The snow has well begun and the winds howl outside, evidence that the Holly King has not yet been defeated by the Hawthorn Giant.  Even so, the snows of this time of year do not last long, even when they come in depth.  The sun vaults higher and higher in the sky each day, already 11 degrees higher at 33 than it was on January 1st at 22.  This elevation concentrates the sun’s rays, warming the days faster and faster until finally the Holly King will retire to his growing season abode far away in the ice of the northern regions.  I don’t know what he does there, but when he returns after the crops have been harvested and the land left fallow, he will be rested and ready to reassert his dominion.  Today he shows that his reign has not yet ended for this year.

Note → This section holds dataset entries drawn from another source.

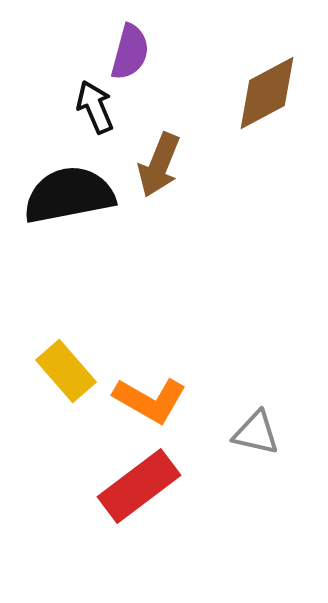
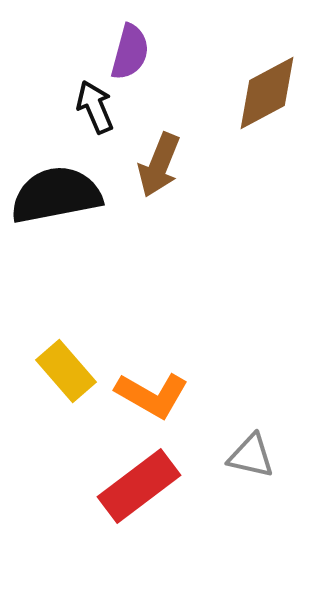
black semicircle: moved 13 px left
orange L-shape: moved 2 px right, 5 px up
gray triangle: moved 5 px left, 23 px down
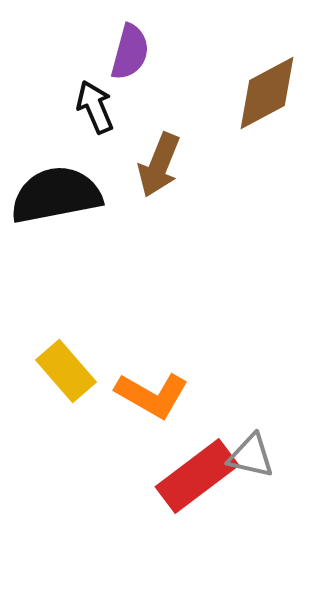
red rectangle: moved 58 px right, 10 px up
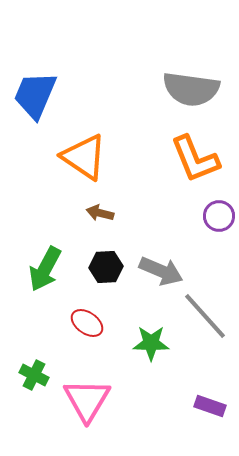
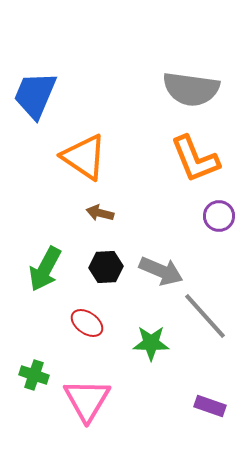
green cross: rotated 8 degrees counterclockwise
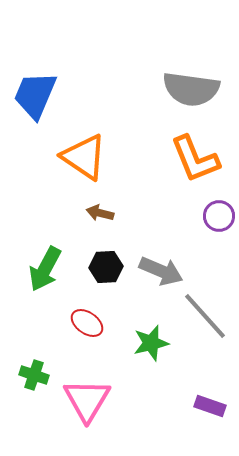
green star: rotated 15 degrees counterclockwise
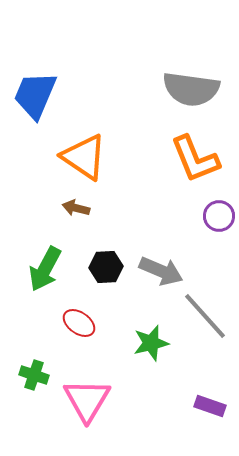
brown arrow: moved 24 px left, 5 px up
red ellipse: moved 8 px left
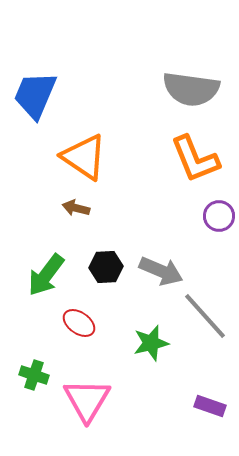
green arrow: moved 1 px right, 6 px down; rotated 9 degrees clockwise
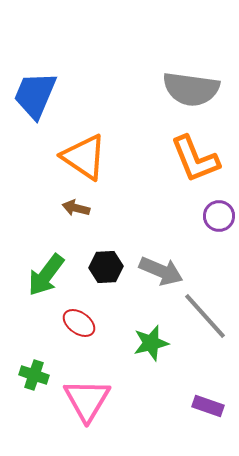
purple rectangle: moved 2 px left
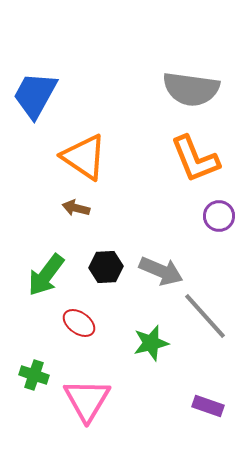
blue trapezoid: rotated 6 degrees clockwise
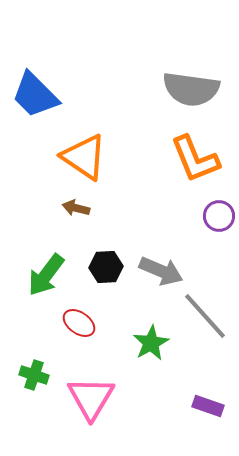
blue trapezoid: rotated 74 degrees counterclockwise
green star: rotated 15 degrees counterclockwise
pink triangle: moved 4 px right, 2 px up
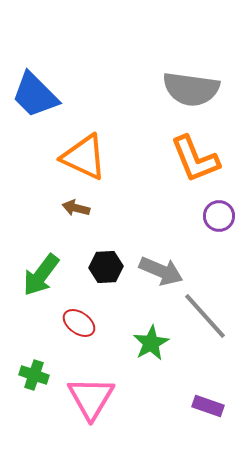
orange triangle: rotated 9 degrees counterclockwise
green arrow: moved 5 px left
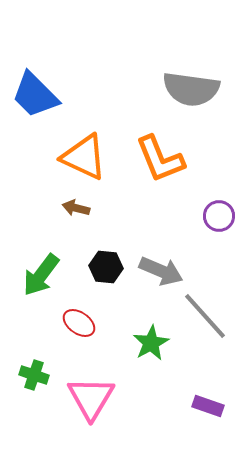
orange L-shape: moved 35 px left
black hexagon: rotated 8 degrees clockwise
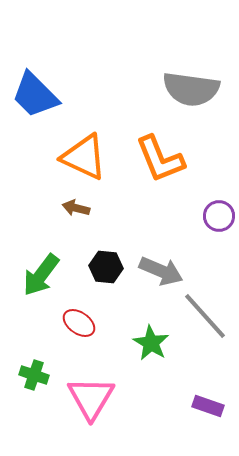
green star: rotated 12 degrees counterclockwise
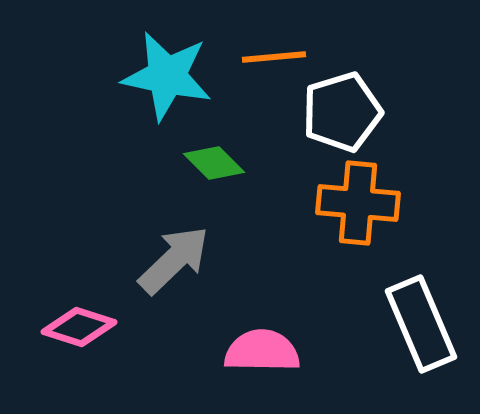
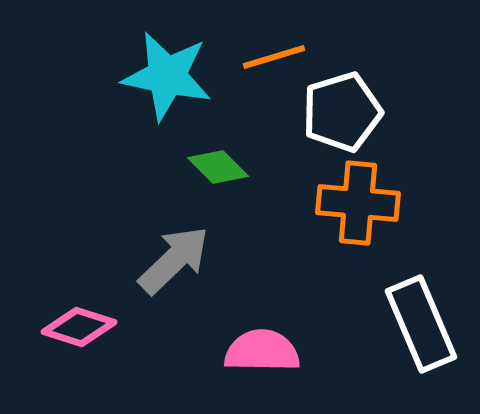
orange line: rotated 12 degrees counterclockwise
green diamond: moved 4 px right, 4 px down
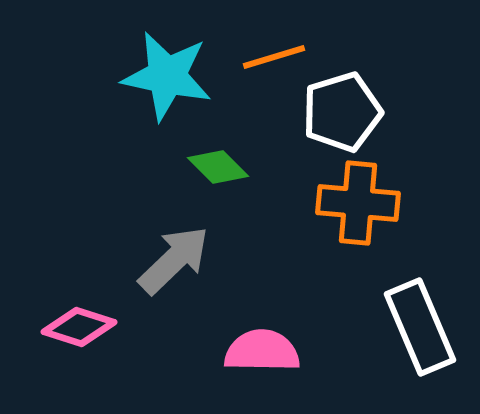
white rectangle: moved 1 px left, 3 px down
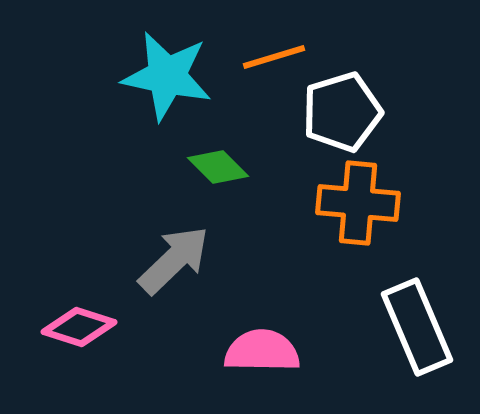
white rectangle: moved 3 px left
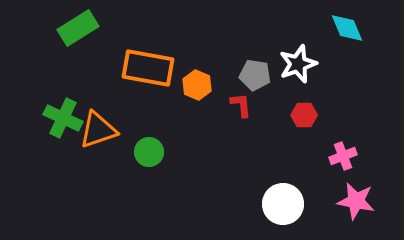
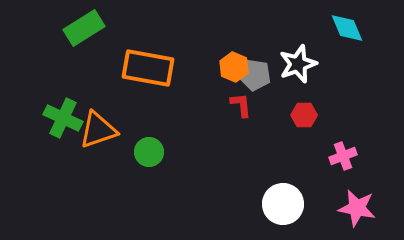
green rectangle: moved 6 px right
orange hexagon: moved 37 px right, 18 px up
pink star: moved 1 px right, 7 px down
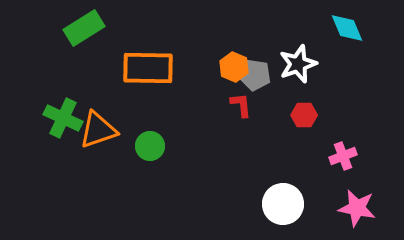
orange rectangle: rotated 9 degrees counterclockwise
green circle: moved 1 px right, 6 px up
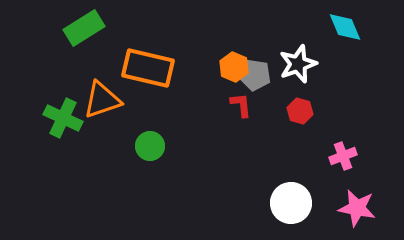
cyan diamond: moved 2 px left, 1 px up
orange rectangle: rotated 12 degrees clockwise
red hexagon: moved 4 px left, 4 px up; rotated 15 degrees clockwise
orange triangle: moved 4 px right, 30 px up
white circle: moved 8 px right, 1 px up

Translating Ovid has been slow, as it always is, looking up individual words in the Latin dictionary, investigating verb forms and the declensions of nouns and adjectives.  The trickiest part, for me anyhow, remains holding the various words and their possible conjugated and declined meanings in my mind, assembling and reassembling them until, like the keystone into the arch, the sentence or phrase hangs together.

I like being in my lower floor study, half below ground, windows opening at ground level show the wind and the snow.  In here I have created a library set up for my needs:  art history references, philosophical texts, books on the Renaissance, the Enlightenment, Sierra Club and environmental politics, travel guides from Greece, Cambodia, Turkey, Rome, Great Britain, Cambodia and Thailand among others,  texts, little read, on neuro and cognitive science.  Files for objects at the MIA, old presentations, short stories, novels and research material on the Great Wheel, the ancient Celts.

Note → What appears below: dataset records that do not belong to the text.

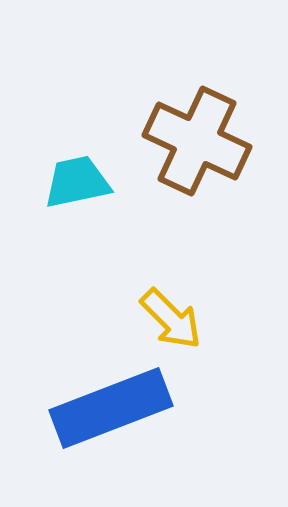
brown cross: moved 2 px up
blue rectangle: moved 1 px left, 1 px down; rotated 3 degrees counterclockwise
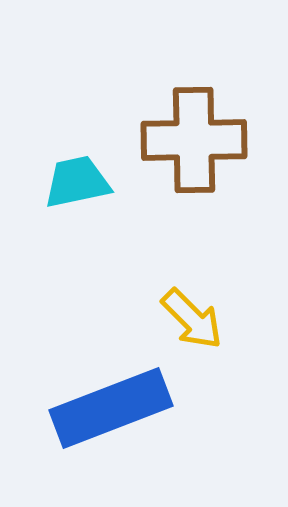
brown cross: moved 3 px left, 1 px up; rotated 26 degrees counterclockwise
yellow arrow: moved 21 px right
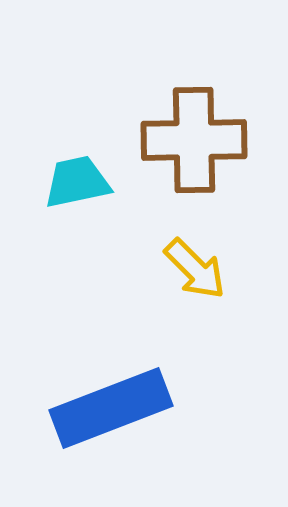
yellow arrow: moved 3 px right, 50 px up
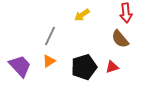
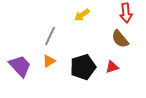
black pentagon: moved 1 px left
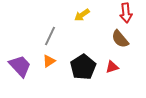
black pentagon: rotated 15 degrees counterclockwise
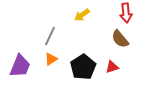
orange triangle: moved 2 px right, 2 px up
purple trapezoid: rotated 65 degrees clockwise
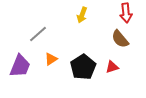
yellow arrow: rotated 35 degrees counterclockwise
gray line: moved 12 px left, 2 px up; rotated 24 degrees clockwise
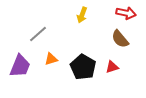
red arrow: rotated 72 degrees counterclockwise
orange triangle: rotated 16 degrees clockwise
black pentagon: rotated 10 degrees counterclockwise
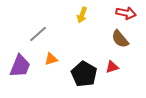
black pentagon: moved 1 px right, 7 px down
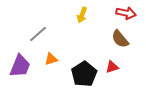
black pentagon: rotated 10 degrees clockwise
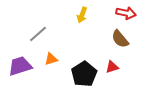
purple trapezoid: rotated 130 degrees counterclockwise
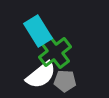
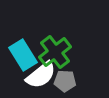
cyan rectangle: moved 15 px left, 24 px down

This is a peaceful place where concentration comes easily and hours can pass without leaving.  I suppose it’s also a meditation room.  Now the snow and the work of the morning have me leaning toward a nap.  Kate’s at work this Sunday, so I’ll sleep alone.  Unusual these days.

Ante Nixem

Imbolc                                              Waning Bridgit Moon

The bubble of calm before the winds begin to blow and the snow to fall.  Predictions have increased the amount from 8-10 to 12-18.  I’ve never outgrown my joy at a snowfall, so I’m looking forward to this one.

My plan for the snow is this:  Ovid and some reading.  I’m translating the story of Diana and Actaeon right now since Titian painted a large canvas on this theme, a painting now in the MIA for three months.

The reading right now is Empire, a s0-so novel of imperial Rome.  I’m sure the idea seemed like a winner when the guy started.  Take one non-imperial family and follow them through the years of changing emperors.  If the through in were stronger, it might have been strong, but it’s more like a pastiche.  He throws in well known stories of this emperor or that, trying to palm them off on the reader as if they were imaginative leaps, but I know too much of the history.  The saving grace to the book is that it is a decent survey of the changing fortunes of Rome under emperors from Augustus to Hadrian.  So far.  I’m almost done and look forward to a new novel written with more narrative flair.

Can you tell I’m sort of caught up in Rome right now?  That’s the way it goes for me.  Ancient China.  Ancient Egypt.  Ancient Celts.  Ancient Greece.  Ancient Rome.